The stories below are quoted from the NEWS OF THE WEIRD archives

Parents just don't understand
Thomas Lavery, 56, was indicted in Akron, Ohio, in August on nine counts of roughing up two of his high-achieving, home-schooled daughters when they performed worse in their endeavors than he expected. According to the indictment, when one daughter came in second in the National Spelling Bee, botching "cappelletti," Lavery threatened to kill her and had to be physically restrained. The girl told the Akron Beacon Journal that Lavery would punch them in the head for their failures and that screaming and profanity were common. Lavery complained to the Associated Press that he was "easier on (his kids) than my father was (on me)."

Only in Floriduh...
In Fort Lauderdale, Fla., in February, accused murderer Donald Leroy Evans, 38, filed a pre-trial motion asking permission to wear a Ku Klux Klan robe in the courtroom and to be referred to in legal documents by "the honorable and respected name of Hi Hitler." According to courthouse employees interviewed by the Associated Press, Evans thought Adolf Hitler's followers were saying "Hi Hitler" rather than "Heil, Hitler."

The Florida Court of Appeals in September turned down lawyer Philip G. Butler's challenge to his bribery conviction. Butler had represented himself at trial and lost, and then claimed on appeal that the reason he lost was that he had failed to inform himself adequately that acting as his own lawyer was foolish.

A 64-year-old Dade City, Fla., man accused by authorities in March of fathering at least one, and perhaps all nine, of his 44-year-old sister's children recently had his trial postponed until early 1996. The man, identified only as William, warned authorities that prosecuting him will doom society because he needs six more months to finish up his work on "the prism" (a wooden table with a hole in the middle in which William stands), which he promised would enable him to harness all the world's energy to control the weather, end the fighting in Bosnia, and make the state's child welfare office obsolete. Said William, the prism is "the only way humanity will get out of limbo."
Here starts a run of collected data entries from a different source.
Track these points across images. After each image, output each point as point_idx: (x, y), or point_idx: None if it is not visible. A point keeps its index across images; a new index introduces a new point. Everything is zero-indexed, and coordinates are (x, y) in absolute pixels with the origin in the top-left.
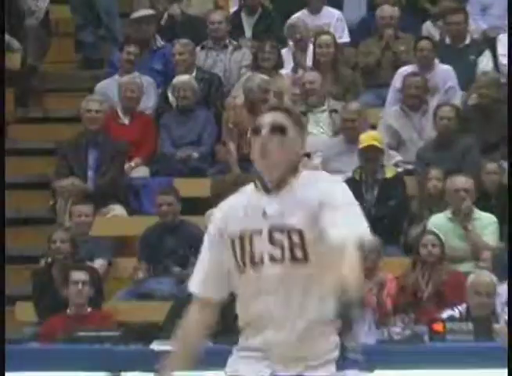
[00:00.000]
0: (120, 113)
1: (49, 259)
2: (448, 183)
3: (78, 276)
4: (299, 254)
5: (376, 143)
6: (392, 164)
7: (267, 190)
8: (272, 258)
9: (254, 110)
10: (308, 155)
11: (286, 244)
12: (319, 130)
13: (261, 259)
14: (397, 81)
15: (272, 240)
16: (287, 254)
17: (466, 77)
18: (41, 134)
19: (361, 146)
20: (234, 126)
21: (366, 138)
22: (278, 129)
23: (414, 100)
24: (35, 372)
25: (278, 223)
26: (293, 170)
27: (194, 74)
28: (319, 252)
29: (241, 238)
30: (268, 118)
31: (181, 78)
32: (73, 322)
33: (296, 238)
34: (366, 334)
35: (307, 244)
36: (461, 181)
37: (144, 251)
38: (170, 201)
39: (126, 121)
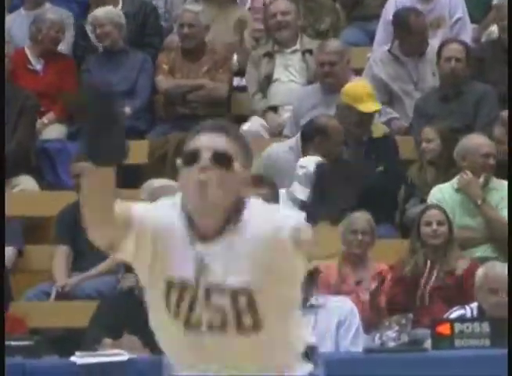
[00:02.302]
0: (31, 57)
1: None
2: (457, 144)
3: None
4: (247, 321)
5: (378, 107)
6: (382, 122)
7: (202, 238)
8: (210, 326)
9: (192, 57)
10: (275, 109)
11: (228, 309)
12: (289, 76)
13: (199, 322)
14: (389, 13)
15: (209, 304)
16: (232, 321)
17: (480, 5)
18: None
19: (362, 108)
20: (166, 74)
21: (361, 93)
22: (221, 160)
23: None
24: None
25: (217, 282)
26: (239, 210)
27: (120, 4)
28: (279, 310)
29: (169, 286)
30: (206, 142)
31: (100, 11)
32: None
33: (243, 302)
34: (351, 341)
35: (258, 306)
36: (478, 141)
37: (62, 235)
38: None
39: (38, 66)
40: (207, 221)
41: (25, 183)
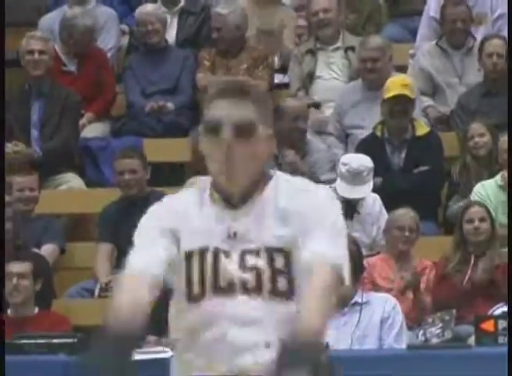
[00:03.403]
0: (64, 59)
1: None
2: (500, 140)
3: (17, 267)
4: (283, 285)
5: (406, 92)
6: (422, 111)
7: (230, 204)
8: (245, 288)
9: (231, 55)
10: (317, 106)
11: (265, 269)
12: (331, 73)
13: (231, 286)
14: (432, 9)
15: (244, 265)
16: (267, 284)
17: None
18: None
19: (386, 95)
20: (207, 71)
21: (393, 84)
22: (244, 131)
23: (455, 35)
24: None
25: (251, 245)
26: (265, 176)
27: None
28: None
29: (201, 254)
30: (228, 110)
31: (148, 8)
32: (15, 327)
33: (280, 262)
34: (394, 338)
35: (294, 270)
36: None
37: (105, 232)
38: (133, 167)
39: (72, 67)
40: (233, 187)
41: (69, 181)
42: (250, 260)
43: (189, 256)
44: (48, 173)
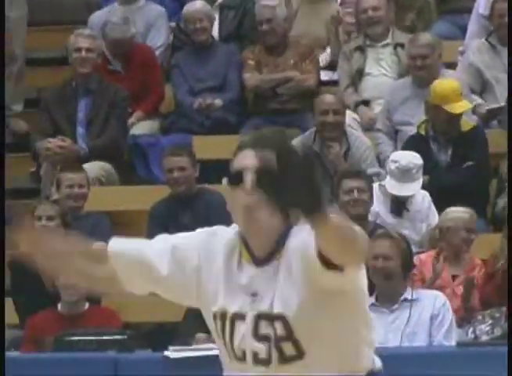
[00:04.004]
0: (110, 58)
1: None
2: None
3: None
4: (288, 350)
5: (470, 107)
6: (471, 110)
7: (256, 261)
8: (256, 358)
9: (276, 52)
10: (367, 103)
11: (272, 337)
12: (381, 70)
13: (243, 356)
14: (481, 6)
15: (256, 332)
16: (273, 353)
17: None
18: None
19: (450, 109)
20: (253, 71)
21: (450, 93)
22: (265, 180)
23: (505, 30)
24: None
25: (267, 309)
26: (288, 230)
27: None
28: (325, 331)
29: (222, 318)
30: (249, 161)
31: (196, 5)
32: (66, 323)
33: (280, 329)
34: (444, 335)
35: (297, 332)
36: None
37: (154, 230)
38: (182, 165)
39: (118, 66)
40: (258, 242)
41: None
42: (264, 328)
43: (214, 317)
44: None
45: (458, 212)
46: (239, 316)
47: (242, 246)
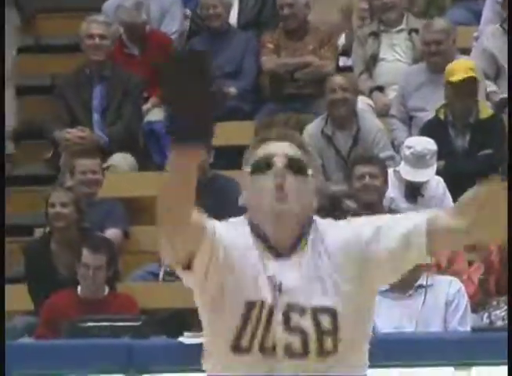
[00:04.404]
0: (126, 40)
1: (47, 229)
2: None
3: (93, 259)
4: (329, 344)
5: (473, 74)
6: (485, 97)
7: (276, 253)
8: (289, 351)
9: (295, 37)
10: (381, 89)
11: (311, 331)
12: (395, 56)
13: (274, 347)
14: None
15: (288, 325)
16: (313, 346)
17: None
18: (33, 67)
19: (452, 78)
20: (271, 54)
21: (458, 67)
22: (297, 167)
23: None
24: None
25: (297, 301)
26: (310, 224)
27: None
28: (352, 328)
29: (248, 309)
30: (278, 149)
31: None
32: (85, 307)
33: (326, 322)
34: (459, 320)
35: (341, 329)
36: None
37: None
38: None
39: (135, 50)
40: (283, 232)
41: (126, 164)
42: (295, 319)
43: (250, 307)
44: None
45: None
46: (267, 308)
47: (257, 239)
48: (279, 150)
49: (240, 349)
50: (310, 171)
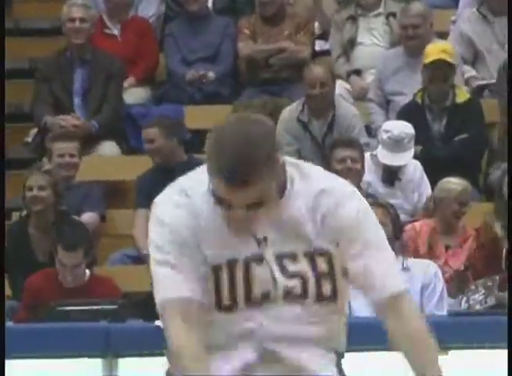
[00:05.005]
0: (107, 20)
1: (24, 212)
2: None
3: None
4: (327, 288)
5: (445, 57)
6: (464, 81)
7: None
8: (289, 294)
9: (272, 22)
10: (358, 72)
11: (308, 273)
12: (373, 40)
13: (267, 295)
14: None
15: (286, 272)
16: (312, 288)
17: None
18: (12, 51)
19: (426, 60)
20: (248, 40)
21: (432, 50)
22: (256, 204)
23: (496, 0)
24: (8, 360)
25: (286, 248)
26: (283, 191)
27: None
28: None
29: (230, 266)
30: (235, 198)
31: None
32: (66, 292)
33: (323, 264)
34: (435, 304)
35: (337, 273)
36: None
37: (141, 200)
38: (153, 137)
39: (115, 30)
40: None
41: (109, 148)
42: (291, 266)
43: (216, 269)
44: (88, 141)
45: (452, 183)
46: (256, 259)
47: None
48: (237, 198)
49: (226, 308)
50: (267, 181)
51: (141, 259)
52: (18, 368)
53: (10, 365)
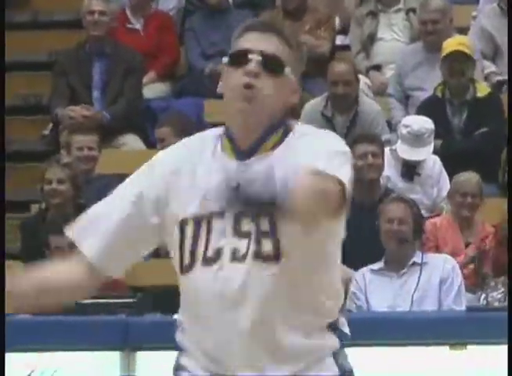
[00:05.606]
0: (131, 17)
1: (43, 205)
2: None
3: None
4: (267, 248)
5: (462, 48)
6: (484, 77)
7: (238, 154)
8: (234, 255)
9: (293, 17)
10: (378, 68)
11: (253, 233)
12: (393, 35)
13: (218, 254)
14: None
15: (237, 229)
16: (252, 247)
17: None
18: (31, 43)
19: (444, 53)
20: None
21: (450, 43)
22: (272, 65)
23: None
24: (25, 353)
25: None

'Johnny Hildo' strikes again...
James Dogg, 42, was charged with assault in Mandan, N.D., in May for beating up his girlfriend's mother, 86-year-old Regina Lafromboise, who had been joking about Dogg's name and making barking sounds.

Yay!
In December in Troy, N.Y., Todd W. Bariteau Sr., 32, pleaded guilty to robbing, for the second time, a store called Deja Vu. In the second robbery, he broke through the same window, and stole some of the same kinds of merchandise that he had stolen in the earlier theft.

Bismarck, N.D., police reported in October that a man recently telephoned two fast food restaurants posing as a police officer and instructed the manager to strip-search employees for contraband. The caller's persuasiveness caused an adult male to strip for a female manager and an adult female to strip for a male manager.